I think that for me, learning my body as a lesbian was something that I had some access to. But as a trans man, especially as a trans man who takes hormones, your body changes. I got top surgery, and that was like something in itself. So now you don't—I had my nipples removed and then sewn back on me. So I don't have a pleasure point in my nipples. And that was a pleasure point for me. There's so many things that happen in that dynamic of when your body changes of how to recraft pleasure in your body.

And so with Jenilee, I was very lucky that she was so understanding that literally, it was like, one day you could touch this part of me, and the next day I was like, nope, that's not happening today. It was a lot of communication. In the beginning, it was a lot of not being offended if I didn't want her to touch this part of me today, or if I did want her to touch this part of me today, but then also recognizing that as a body, I deserve pleasure.

I'm so ingrained that men only have sex this way that if I go outside of that, then I must not be a real man. And so that's been my journey sexually since I started hormones, which is how do I make sure that I—how do I allow myself to relax into my sexuality and my sexual acts so that I can have a good time and not always have this record in my mind of "that's not what a real man does"? You know what I mean, and just listen to my body?
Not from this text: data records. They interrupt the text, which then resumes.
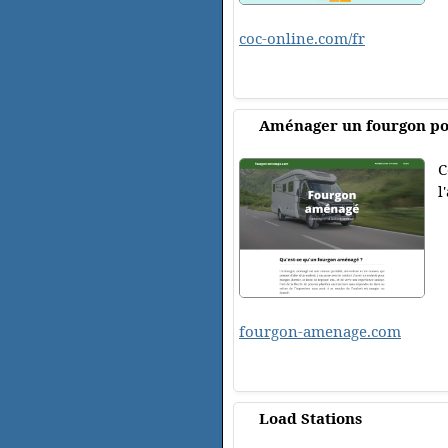
coc-online.com/fr
Aménager un fourgon pou
C
l
fourgon-amenage.com
Load Stations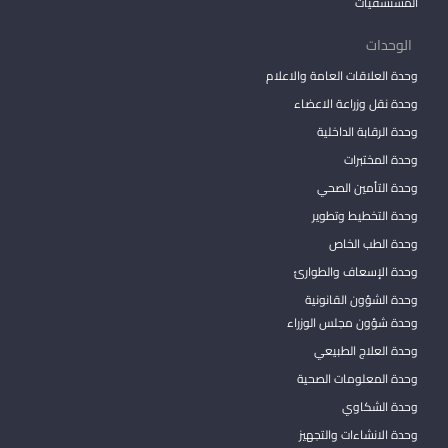
المستشفيات
الوحدات
وحدة العلاقات العامة والاعلام
وحدة نقل وزراعة الاعضاء
وحدة الرقابة الداخلية
وحدة المختبرات
وحدة التأمين الصحي
وحدة التخطيط وتطوير
وحدة الطب الخاص
وحدة الإسعاف والطوارئ
وحدة الشؤون القانونية
وحدة شؤون مجلس الوزراء
وحدة العلاج الطبيعي
وحدة المعلومات الصحية
وحدة الشكاوي
وحدة الانشاءات والتجهيز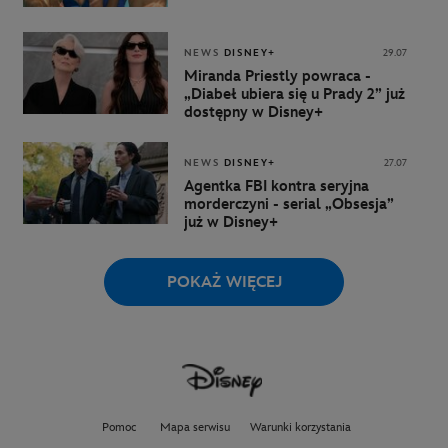
NEWS
DISNEY+
29.07
Miranda Priestly powraca -
„Diabeł ubiera się u Prady 2” już
dostępny w Disney+
NEWS
DISNEY+
27.07
Agentka FBI kontra seryjna
morderczyni - serial „Obsesja”
już w Disney+
POKAŻ WIĘCEJ
Pomoc
Mapa serwisu
Warunki korzystania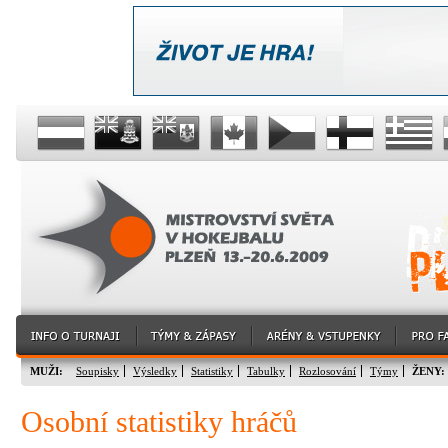
MUŽI:
Soupisky
Výsledky
Statistiky
Tabulky
Rozlosování
Týmy
ŽENY:
Osobní statistiky hráčů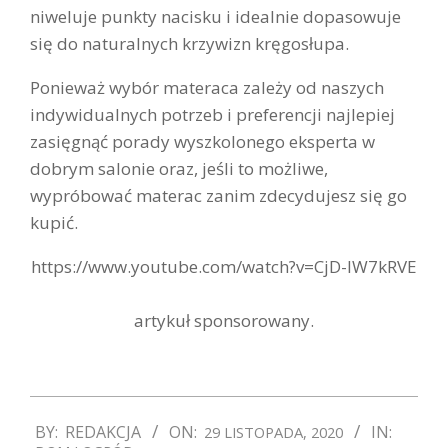
niweluje punkty nacisku i idealnie dopasowuje
się do naturalnych krzywizn kręgosłupa.
Ponieważ wybór materaca zależy od naszych
indywidualnych potrzeb i preferencji najlepiej
zasięgnąć porady wyszkolonego eksperta w
dobrym salonie oraz, jeśli to możliwe,
wypróbować materac zanim zdecydujesz się go
kupić.
https://www.youtube.com/watch?v=CjD-lW7kRVE
artykuł sponsorowany.
2020-
BY:
REDAKCJA
ON:
IN:
29 LISTOPADA, 2020
11-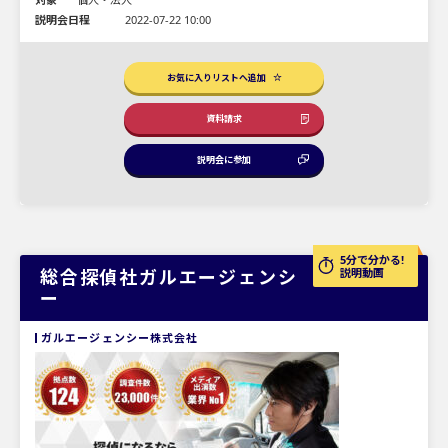
説明会日程
2022-07-22 10:00
お気に入りリストへ追加
資料請求
説明会に参加
5分で分かる!
総合探偵社ガルエージェンシ
説明動画
ー
ガルエージェンシー株式会社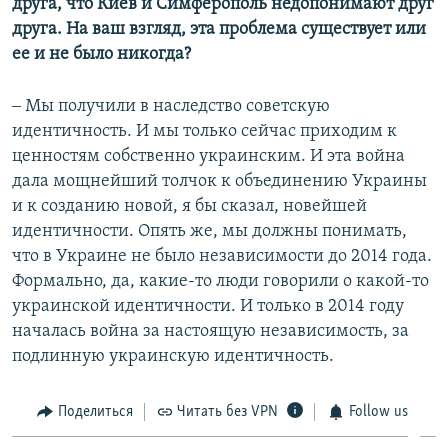
друга, что Киев и Симферополь недопонимают друг
друга. На ваш взгляд, эта проблема существует или
ее и не было никогда?
‒ Мы получили в наследство советскую
идентичность. И мы только сейчас приходим к
ценностям собственно украинским. И эта война
дала мощнейший толчок к объединению Украины
и к созданию новой, я бы сказал, новейшей
идентичности. Опять же, мы должны понимать,
что в Украине не было независимости до 2014 года.
Формально, да, какие-то люди говорили о какой-то
украинской идентичности. И только в 2014 году
началась война за настоящую независимость, за
подлинную украинскую идентичность.
Поделиться
Читать без VPN
Follow us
Especially—I think this goes beyond just the trans experience—when you have any type of disconnection with your body, it's hard to let someone else come into that disconnect and you allow that. And so that's still my journey today: how can I relax more into the pleasure of sex, sexuality, exploration and all of those things within myself, and then with my partner and myself? As a monogamous relationship, how can we work together and separate so that we can feel? I think that's how you learn. It's like you pleasure yourself, and then you are able to learn how to allow other people to pleasure you.